Week 4 Infographic Exercise: A decade of US unemployment

So this week’s infographics MOOC exercise was another draft for an interactive infographic, this time on the unemployment rate per state in the US.  The assignment was based on another DataBlog post from The Guardian which showed a choropleth map of unemployment using data over the time of Obama’s presidency.

The biggest problem was that the data during that time looks nearly meaningless.  It’s noisy, it has a vague downward trend, but you see this *blip* at the start where everything is jumping upwards.  Those who remember the last five years’ worth of economic history better than I did will remember why – the insane crash all kicked in about half a year prior to Obama’s election.

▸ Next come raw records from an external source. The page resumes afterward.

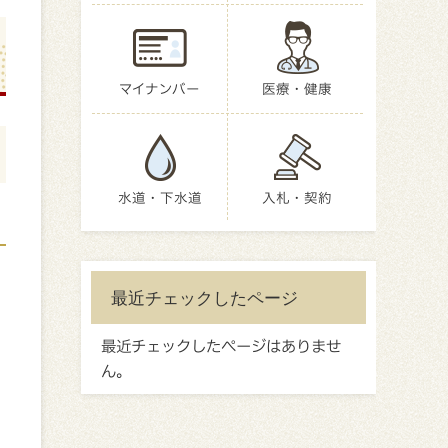
マイナンバー
医療・健康
水道・下水道
入札・契約
最近チェックしたページ
最近チェックしたページはありませ
ん。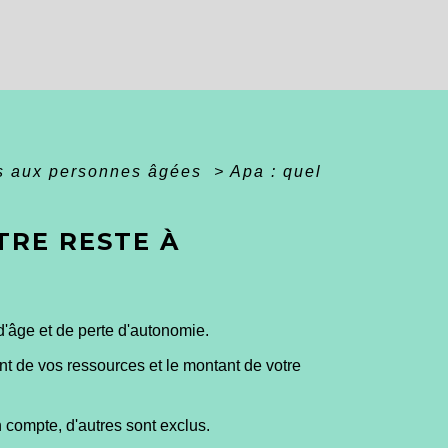
es aux personnes âgées
>
Apa : quel
TRE RESTE À
d'âge et de perte d'autonomie.
ant de vos ressources et le montant de votre
 compte, d'autres sont exclus.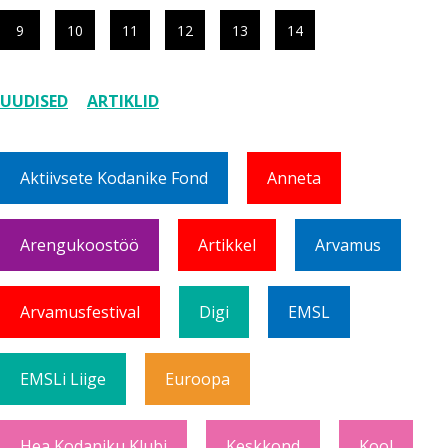
9
10
11
12
13
14
UUDISED
ARTIKLID
Aktiivsete Kodanike Fond
Anneta
Arengukoostöö
Artikkel
Arvamus
Arvamusfestival
Digi
EMSL
EMSLi Liige
Euroopa
Hea Kodaniku Klubi
Keskkond
Kool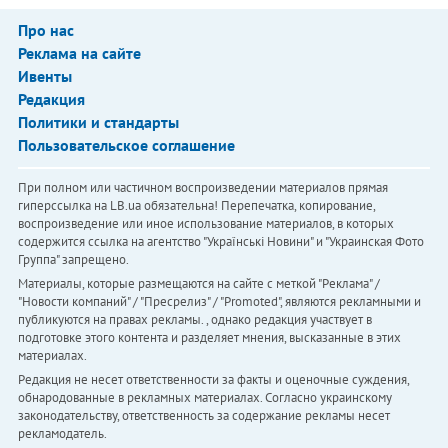
Про нас
Реклама на сайте
Ивенты
Редакция
Политики и стандарты
Пользовательское соглашение
При полном или частичном воспроизведении материалов прямая
гиперссылка на LB.ua обязательна! Перепечатка, копирование,
воспроизведение или иное использование материалов, в которых
содержится ссылка на агентство "Українськi Новини" и "Украинская Фото
Группа" запрещено.
Материалы, которые размещаются на сайте с меткой "Реклама" /
"Новости компаний" / "Пресрелиз" / "Promoted", являются рекламными и
публикуются на правах рекламы. , однако редакция участвует в
подготовке этого контента и разделяет мнения, высказанные в этих
материалах.
Редакция не несет ответственности за факты и оценочные суждения,
обнародованные в рекламных материалах. Согласно украинскому
законодательству, ответственность за содержание рекламы несет
рекламодатель.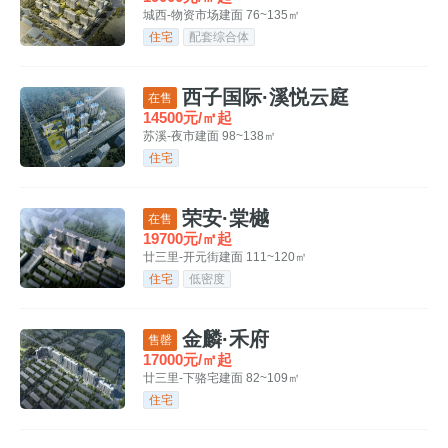
城西-物资市场
建面 76~135㎡
住宅
配套综合体
西子国际·溪悦云庭
在售
14500元/㎡起
苏溪-夜市
建面 98~138㎡
住宅
荣安·棠樾
在售
19700元/㎡起
廿三里-开元街
建面 111~120㎡
住宅
低密度
金麟·禾府
售罄
17000元/㎡起
廿三里-下骆宅
建面 82~109㎡
住宅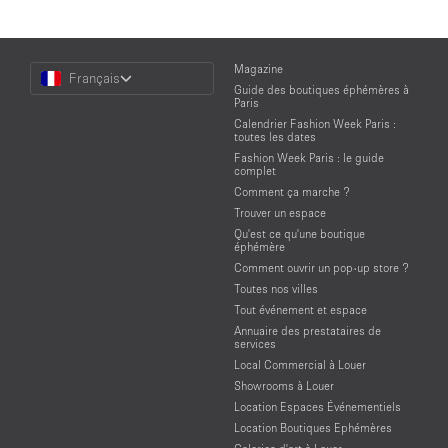
Choose
Magazine
Français
a
Guide des boutiques éphémères à
Language
Paris
Calendrier Fashion Week Paris :
toutes les dates
Fashion Week Paris : le guide
complet
Comment ça marche ?
Trouver un espace
Qu'est ce qu'une boutique
éphémère
Comment ouvrir un pop-up store ?
Toutes nos villes
Tout événement et espace
Annuaire des prestataires de
services
Local Commercial à Louer
Showrooms à Louer
Location Espaces Événementiels
Location Boutiques Ephémères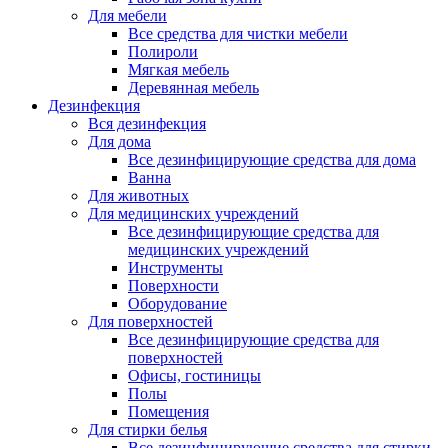
Для мебели
Все средства для чистки мебели
Полироли
Мягкая мебель
Деревянная мебель
Дезинфекция
Вся дезинфекция
Для дома
Все дезинфицирующие средства для дома
Ванна
Для животных
Для медицинских учреждений
Все дезинфицирующие средства для
медицинских учреждений
Инструменты
Поверхности
Оборудование
Для поверхностей
Все дезинфицирующие средства для
поверхностей
Офисы, гостиницы
Полы
Помещения
Для стирки белья
Все дезинфицирующие средства для стирки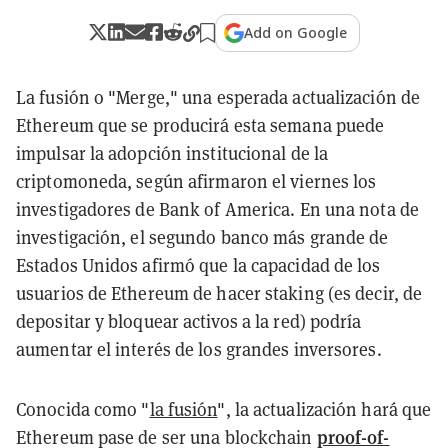
Add on Google
La fusión o "Merge," una esperada actualización de
Ethereum que se producirá esta semana puede
impulsar la adopción institucional de la
criptomoneda, según afirmaron el viernes los
investigadores de Bank of America. En una nota de
investigación, el segundo banco más grande de
Estados Unidos afirmó que la capacidad de los
usuarios de Ethereum de hacer staking (es decir, de
depositar y bloquear activos a la red) podría
aumentar el interés de los grandes inversores.
Conocida como "
la fusión
", la actualización hará que
proof-of-
Ethereum pase de ser una blockchain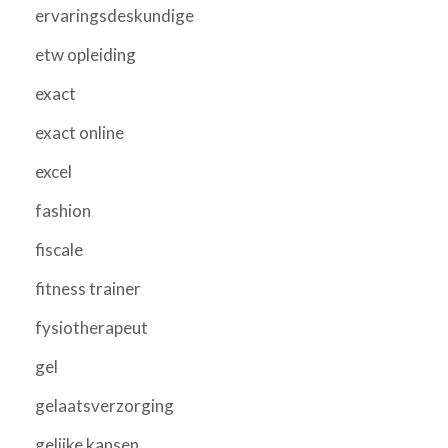
ervaringsdeskundige
etw opleiding
exact
exact online
excel
fashion
fiscale
fitness trainer
fysiotherapeut
gel
gelaatsverzorging
gelijke kansen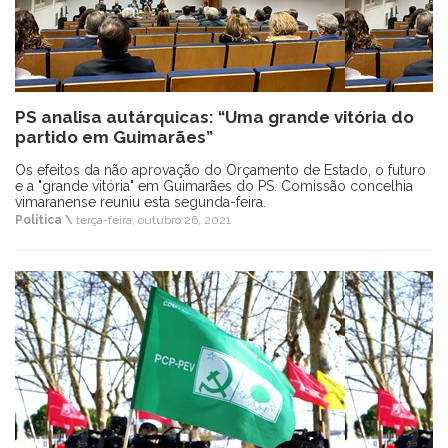
PS analisa autárquicas: “Uma grande vitória do
partido em Guimarães”
Os efeitos da não aprovação do Orçamento de Estado, o futuro
e a "grande vitória" em Guimarães do PS. Comissão concelhia
vimaranense reuniu esta segunda-feira.
Política \
terça-feira, outubro 26, 2021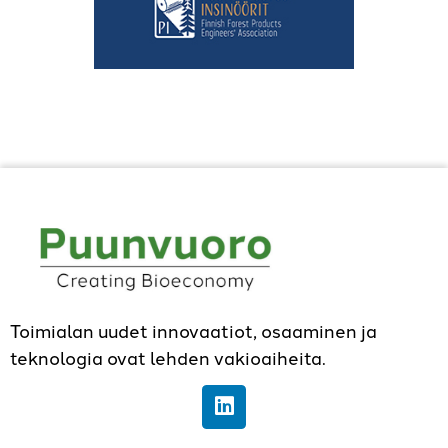
Toimialan uudet innovaatiot, osaaminen ja
teknologia ovat lehden vakioaiheita.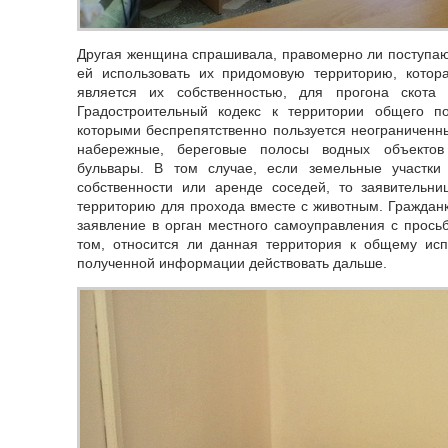
Другая женщина спрашивала, правомерно ли поступаю
ей использовать их придомовую территорию, котор
является их собственностью, для прогона скота 
Градостроительный кодекс к территории общего по
которыми беспрепятственно пользуется неограниченны
набережные, береговые полосы водных объектов 
бульвары. В том случае, если земельные участки
собственности или аренде соседей, то заявительни
территорию для прохода вместе с животным. Граждан
заявление в орган местного самоуправления с прос
том, относится ли данная территория к общему исп
полученной информации действовать дальше.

So step one, I hunted down a wider data set via data.gov.  Using the last 8-10 years’ worth of data gave a much more interesting picture and set the context for what was actually going on in the last four.

Step two this week for me was playing with making the data work in Tableau Public.  I had spotted this tool a few weeks ago, and didn’t try it last week as it does have a bit of a learning curve and I really wanted to practice something in Illustrator.  But this time I decided, what the heck, if making something actually interactive isn’t that much more work than graphing and drawing it up in Illustrator, why not?

The end result was very close to what I wanted – my ideal needs just a couple more features (pop-up or overlay annotations on a line graph, a customized timeline control on the line graph) which may or may not ever show up in Tableau, so I guess I still have some motivation to learn a decent chart library in Processing.

You can see the published interactive at Tableau, but the line graph isn’t working, which is kind of lame since it was made using a technique they demonstrate in their own tutorial.  Hopefully that gets fixed, but in the meantime I just screencasted from the desktop version for the assignment hand-in.